Microsoft billionaire Bill Gates mooted the idea of smart toilets at the toilet expo in Beijing in late 2018, saying high-tech toilets will revolutionalize waste sanitation all over the world. But that would not be the first time smart toilets would catch the attention of sanitation experts. Japanese companies in the early 1980s first developed and sold high-efficiency toilets that could play music when sat upon, clean up the user and heat up seats to provide personal comfort.
The European Union later funded the iToilet project which provided motorized toilets that work by voice commands to adjust position or detect a fall. A Japanese company, Toto, developed a toilet that analyzed the urine of the user to detect bladder or prostate problems among other health abnornalities.

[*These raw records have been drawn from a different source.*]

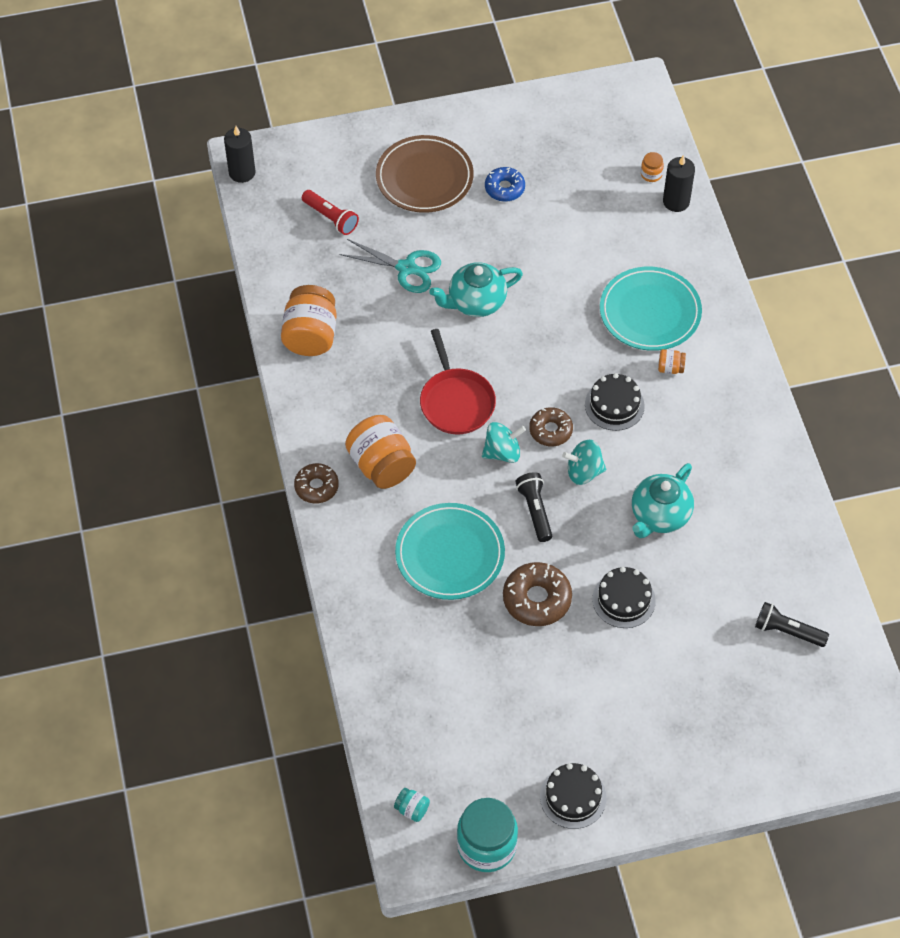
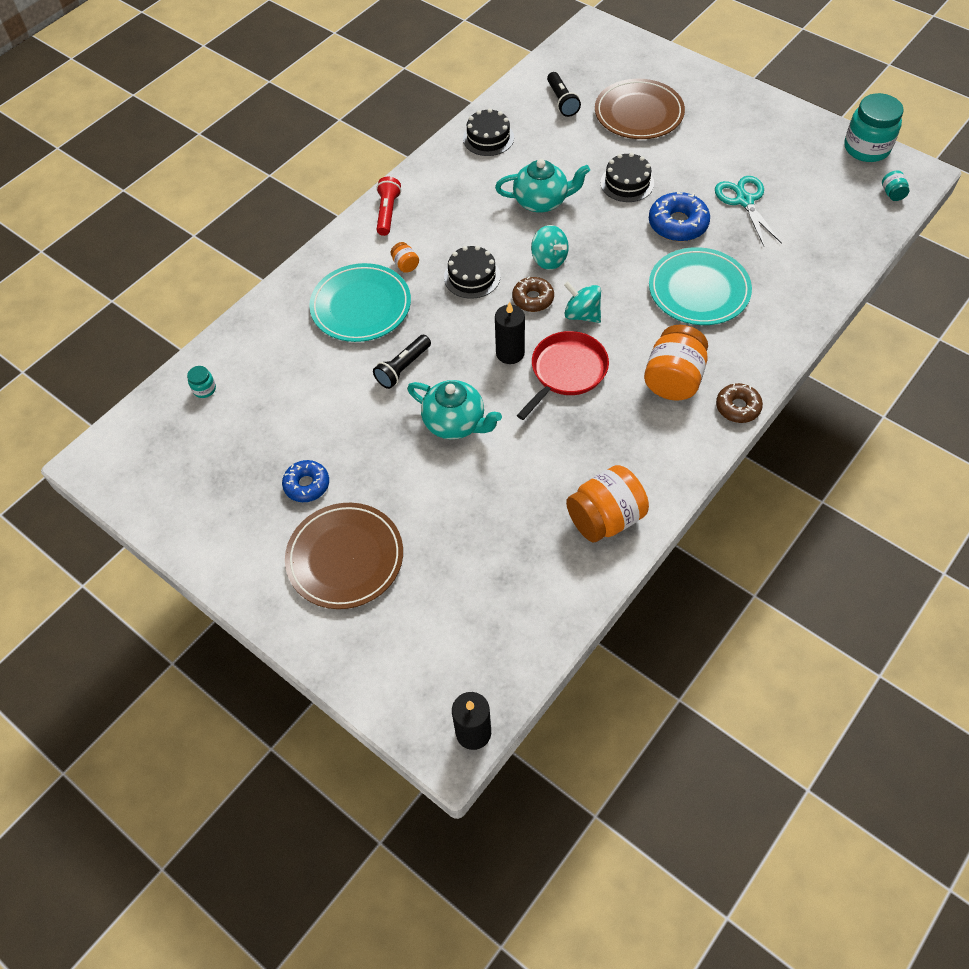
camera: 125 degrees left, 0 degrees up
red flashlight [302,190,359,235] -> red flashlight moved to [376,177,401,236]
turquoise scissors [339,239,441,293] -> turquoise scissors moved to [715,176,782,246]
brown donut [503,562,572,626] -> blue donut [649,192,710,242]
black flashlight [515,472,552,542] -> black flashlight moved to [373,335,431,389]
black cake [540,763,607,829] -> black cake moved to [463,108,514,156]
orange jar [641,152,664,182] -> turquoise jar [187,366,216,398]
black candle [663,155,695,212] -> black candle moved to [495,302,525,364]
none -> brown plate [595,79,685,139]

Sameer Berry, a gastroenterologist in Los Angeles, published an essay on toilet technology predicting that internet-connected toilets may soon be available to analyze waste products for early signs of diseases and unknown health conditions. The Toilet Board Coalition thinks smart toilets could be of immense benefits to public health in alerting local health officials of diseases before they become epidemics such as Ebola.
Considering that many ailments are detectable in urine and feces, smart toilet manufacturers are positive that toilet wastes contain lots of data about users’ current health. And unlike smartwatches and other wearable health trackers, smart toilets do not need to be charged in any way or worn on the body to function. Just use and it will monitor your health status in the background.
Toto even released smart toilets that monitored hormonal and urinary sugar levels in the early 2000s. Google recently obtained patent for a toilet that evaluates user’s blood sugar and other vital signs when they seat on it. And in September 2018, Panasonic unveiled a toilet that monitors blood presence, protein and other indicators from users’ urine; and the toilet could equally measure an individual’s body fat and differentiate users with their fingerprints.
Vikram Kashyap, CEO and founder of Toi Labs in San Francisco, is taking smart toilets to another level with his TrueLoo toilets which use optical sensors to scan poop and urine for abnormalities in color, consistency, volume and frequency as well as chemically evaluate poop for given infections.